話音未落,越陵歌拔腿就跑。
蓮南澈顯然是沒有料到她會說出這樣的話,還愣在原地。
越陵歌跑得氣喘籲籲,還要不時回頭看看有沒有人追上來,等到她覺得自己跑出去很遠,稍微安全了,來到一處陌生的山裏才放慢了步伐。
誰料想沒走出去幾步,她就怔在了原地。
阿酒站在前方不遠處擋住了她的路,臉上帶著清淺的笑意。
幻覺幻覺,越陵歌吐出一口氣,一道符紙已經打了出去。
然而不幸的是,那符紙並沒有如她所想般飛向阿酒,而是在空中掙紮了一下,然後掉到了地上。
擦,連符紙也不管用了!
越陵歌看也不看阿酒,立刻向兩邊的山上跑去。
她還沒有撥開那比我還要高的蓬草就被人攫住了手臂。
越陵歌頭也不回,外力雖然失效了,但格鬥術還在,一個滑步踢腿,直中阿酒腿彎,然而阿酒並沒有因此而受到攻擊,越陵歌的那一腳,仿佛踢在了鋼板上,她疼得齜牙咧嘴。

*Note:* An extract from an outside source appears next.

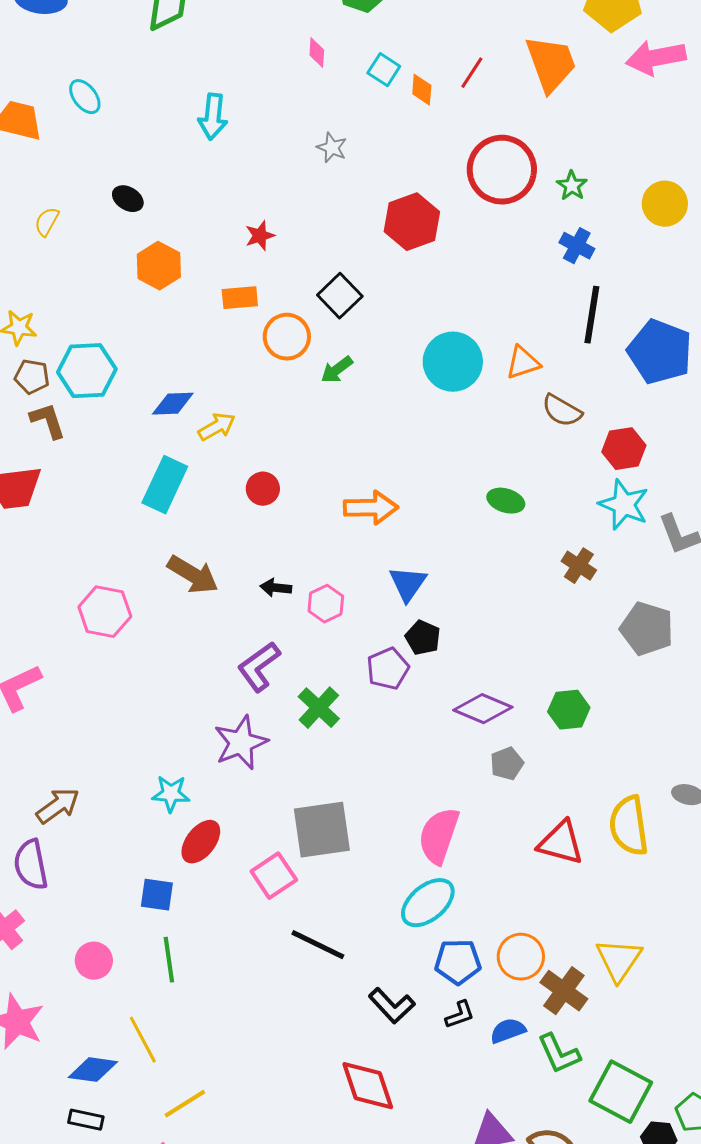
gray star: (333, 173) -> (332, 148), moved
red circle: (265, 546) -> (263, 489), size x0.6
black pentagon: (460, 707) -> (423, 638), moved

阿酒用力絞著她兩條細胳膊,越陵歌頓時疼得麵容扭曲:“放開我!”
你這死狐狸!
“你拿了我的手帕,身上便有了我的味道,隻要我想,我隨時都能知道你在哪裏。”
“追蹤術?”
“算是吧。”
越陵歌拗不過,索性在阿酒身上找到個借力的點,輕靠在上麵,道:“我們不認識,我隻是誤打誤撞來了這裏。跟我一起來的那個男人是冒充尚先生的,你還不回去抓他?”
“你怎知他並非尚先生?”
阿酒說著便鬆開了越陵歌,臉上還是那副溫溫柔柔的表情,隻是語氣涼了許多,“今天是我娶親的日子。”
狐狸……娶親?
隻聽說過狐狸嫁女兒叫狐嫁,狐狸娶媳婦算什麽?
而且這跟她有什麽關係?
越陵歌她小師叔貌似在書裏看到過,狐狸娶親的時候會借用人類的東西,但是並不會拿走,用過之後還會送回原處。但是對人類的結婚沒有興趣,對狐狸的就沒有興趣了。